The study identified 875 state legislators serving in the 2021-2022 legislative period who had joined these extremist Facebook books, only three of whom were Democrats. The remaining Republicans who had joined these groups constituted 21.74% of all Republican lawmakers in the country, and 11.85% of all legislators.
The states with the highest percentage of extremist legislators were Alaska (35%), Arkansas (25.19%), Idaho (22.86%), Montana (22.67%), Washington (20.41%), Minnesota (19.4%), Maine (18.28%), and Missouri (18.27%).
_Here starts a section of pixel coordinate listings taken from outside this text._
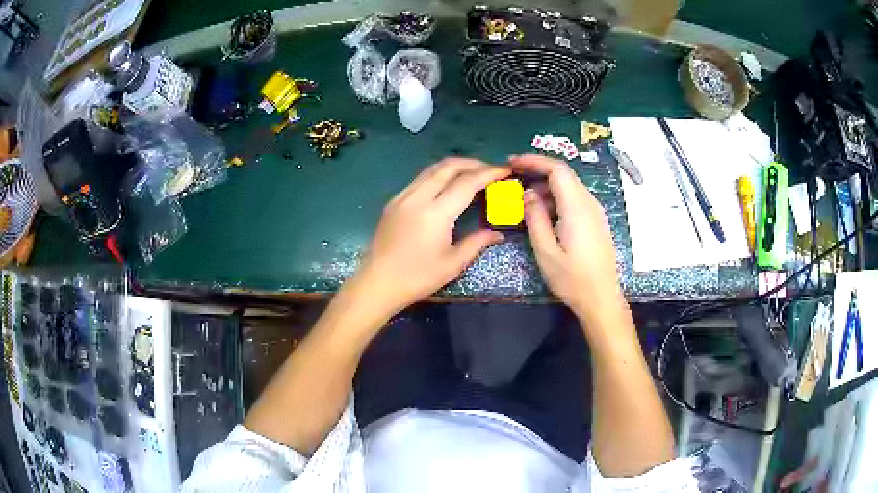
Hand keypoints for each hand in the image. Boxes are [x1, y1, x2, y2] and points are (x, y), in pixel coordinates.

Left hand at [352, 158, 509, 317]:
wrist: (376, 283)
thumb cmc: (417, 278)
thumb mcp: (452, 264)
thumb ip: (477, 243)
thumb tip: (497, 233)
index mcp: (436, 213)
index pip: (467, 182)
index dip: (489, 173)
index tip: (506, 171)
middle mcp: (418, 197)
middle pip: (448, 166)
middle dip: (473, 163)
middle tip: (491, 170)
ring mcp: (403, 196)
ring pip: (432, 169)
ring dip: (455, 166)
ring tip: (472, 174)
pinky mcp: (393, 201)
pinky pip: (420, 179)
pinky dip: (438, 175)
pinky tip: (447, 186)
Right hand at [510, 154, 621, 320]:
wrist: (601, 298)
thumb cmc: (572, 279)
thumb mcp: (546, 252)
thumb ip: (535, 218)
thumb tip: (528, 194)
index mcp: (577, 208)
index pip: (557, 169)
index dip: (534, 160)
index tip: (512, 162)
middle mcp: (589, 203)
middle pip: (564, 174)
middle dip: (538, 170)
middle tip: (514, 177)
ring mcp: (595, 212)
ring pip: (570, 186)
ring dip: (546, 186)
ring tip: (524, 200)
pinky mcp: (596, 221)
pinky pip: (575, 199)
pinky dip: (557, 198)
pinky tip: (544, 213)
The state with the highest total numbers of these legislators was New Hampshire (62), followed by Pennsylvania (40), Minnesota (39), Missouri (36), Arizona (34), Montana (34), Maine (34), Georgia (32), Washington (30), and Maryland (27).
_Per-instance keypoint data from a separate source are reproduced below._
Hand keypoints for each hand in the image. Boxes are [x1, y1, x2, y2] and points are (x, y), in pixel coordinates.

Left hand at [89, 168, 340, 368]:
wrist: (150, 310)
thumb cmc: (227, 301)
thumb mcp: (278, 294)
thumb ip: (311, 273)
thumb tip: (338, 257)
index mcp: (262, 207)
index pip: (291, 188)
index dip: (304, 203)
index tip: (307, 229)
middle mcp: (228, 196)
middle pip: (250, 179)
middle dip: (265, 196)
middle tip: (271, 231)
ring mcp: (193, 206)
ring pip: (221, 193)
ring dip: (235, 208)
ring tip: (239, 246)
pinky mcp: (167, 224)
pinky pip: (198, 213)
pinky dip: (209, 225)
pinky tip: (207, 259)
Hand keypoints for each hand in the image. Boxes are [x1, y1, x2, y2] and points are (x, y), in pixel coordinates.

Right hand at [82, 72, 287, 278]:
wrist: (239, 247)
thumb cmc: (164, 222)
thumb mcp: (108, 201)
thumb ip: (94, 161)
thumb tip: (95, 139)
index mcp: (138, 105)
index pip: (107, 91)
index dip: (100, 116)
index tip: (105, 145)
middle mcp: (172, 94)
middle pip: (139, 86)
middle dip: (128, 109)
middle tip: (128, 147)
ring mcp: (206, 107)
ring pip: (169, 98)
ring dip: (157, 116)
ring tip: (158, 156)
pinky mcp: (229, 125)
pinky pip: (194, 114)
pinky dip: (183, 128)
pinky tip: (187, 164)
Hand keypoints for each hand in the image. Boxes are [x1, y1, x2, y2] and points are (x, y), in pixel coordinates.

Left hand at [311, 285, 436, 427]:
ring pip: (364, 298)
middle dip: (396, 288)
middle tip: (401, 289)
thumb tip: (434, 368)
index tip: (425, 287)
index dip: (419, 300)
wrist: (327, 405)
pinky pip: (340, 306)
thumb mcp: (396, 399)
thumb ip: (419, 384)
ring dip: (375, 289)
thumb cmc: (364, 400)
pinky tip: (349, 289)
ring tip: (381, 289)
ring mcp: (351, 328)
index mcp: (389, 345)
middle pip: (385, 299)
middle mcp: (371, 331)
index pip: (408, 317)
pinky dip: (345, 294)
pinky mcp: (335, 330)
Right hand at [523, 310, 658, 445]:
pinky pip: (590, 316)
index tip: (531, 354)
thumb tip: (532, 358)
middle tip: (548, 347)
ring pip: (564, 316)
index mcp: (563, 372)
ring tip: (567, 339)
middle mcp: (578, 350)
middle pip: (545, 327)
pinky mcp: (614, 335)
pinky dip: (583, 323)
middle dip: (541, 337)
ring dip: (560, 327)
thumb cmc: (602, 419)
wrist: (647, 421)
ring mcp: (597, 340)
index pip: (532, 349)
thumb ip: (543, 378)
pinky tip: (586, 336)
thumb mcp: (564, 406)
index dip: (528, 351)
As the report explores in detail—particularly in its profiles of individual extremist legislators, such as Washington state’s Jim Walsh and New Hampshire’s Susan DeLemus—these lawmakers’ far-right politics naturally translate into extremist legislation. The report connects them with a surge in legislation seeking to limit access to the ballot, restrict the rights of LGBTQ people, to limit “critical race theory” and otherwise control what public school children can learn about America’s legacy of racism, as well as to severely restrict abortion rights in their states.
“All of that stuff has been incubated in these networks,’’ Burghart said. “That rhetoric in this context becomes public policy quite quickly and those ideas not only move from the margins to the mainstream but now they’ve been codified into law in some places.”
In all, the report identifies some 963 anti-human-rights bills introduced in legislative bodies by these lawmakers.
As Charlie Pierce observes at Esquire:
The point is that there is an internal coherence to all the rightist causes, as well as enthusiasm that hasn’t been there in previous incarnations. And, because of this coherence, there is a more solid political bloc that can influence the “establishment” Republicans, or intimidate them. But, in any case, it is a bloc that cannot be ignored.
Nor are the report’s authors optimistic, considering that even this clearer view of the penetration of extremism within the ranks of elected officials is still very rough and likely misses a great deal of this kind of activity: “IREHR researchers,” it notes, “believe the findings almost certainly understate the breadth of the problem.”